Wow, I can't possibly disagree more.

It certainly *is* possible to use a cell phone, in a public space, at a volume that is considered "normal".

Your argument is that 'all people will talk loud', which is simply inaccurate. Many of us have learned to talk at a reasonable volume on our cellphones, often because we wear headsets which enable us to talk in a normal casual way just like we would any other time.

re: You May Be a Jerk

Another reason that public cell-phone talking is disruptive also has to do with cues, but for the people forced to listen. When you overhear two people talking face to face, the rhythms and cadences of the conversation sound normal, and are regular enough that they are able to be backgrounded by the human brain. If you're just listening to one side of a conversation, however, the patterns are irregular and jarring, which basically force your brain to pay attention to them, even at a reasonable volume.

re: You May Be a Jerk

Although I couldn't have articulated the reasons, overheard cell phone conversations have almost always seemed disruptive for those in earshot. Marc's explanation makes sense to me - two people talking makes a conversation, but one voice is a proclamation.

Thank you,

Annie the Garden Blogger

re: You May Be a Jerk

Derek claims it is possible to talk on a cell phone at a reasonable volume, especially if using a wireless earpiece.

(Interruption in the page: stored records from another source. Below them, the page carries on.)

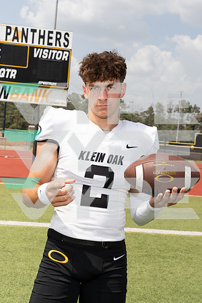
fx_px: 471
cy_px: 152
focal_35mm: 56
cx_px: 101
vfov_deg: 35.6
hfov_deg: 24.2
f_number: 11
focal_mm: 56
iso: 160
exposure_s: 1/250
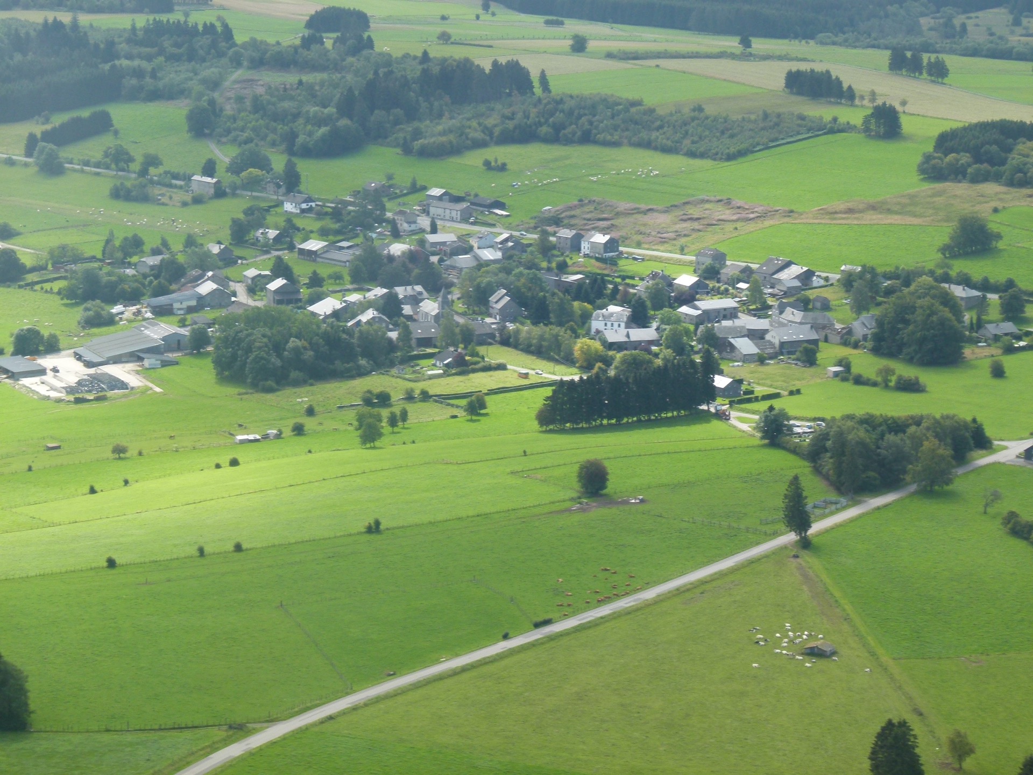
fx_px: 3193
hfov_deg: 18.4
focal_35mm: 107
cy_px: 388
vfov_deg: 13.8
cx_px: 516
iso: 100
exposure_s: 1/320
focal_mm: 19.3
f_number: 4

Sorry, Derek, it may be possible, but most of the thoughtless egotists who do this appear to believe that everyone around them should benefit from being forced to overhear a high volume one-sided conversation. It is meant to help them realize how important the speaker is.

re: You May Be a Jerk

Derek, I don't think I believe you. But here is the thing: if you're right I probably wouldn't know. We only notice the jerks.

I'll keep an eye out and re-post if I see something to change my opinion.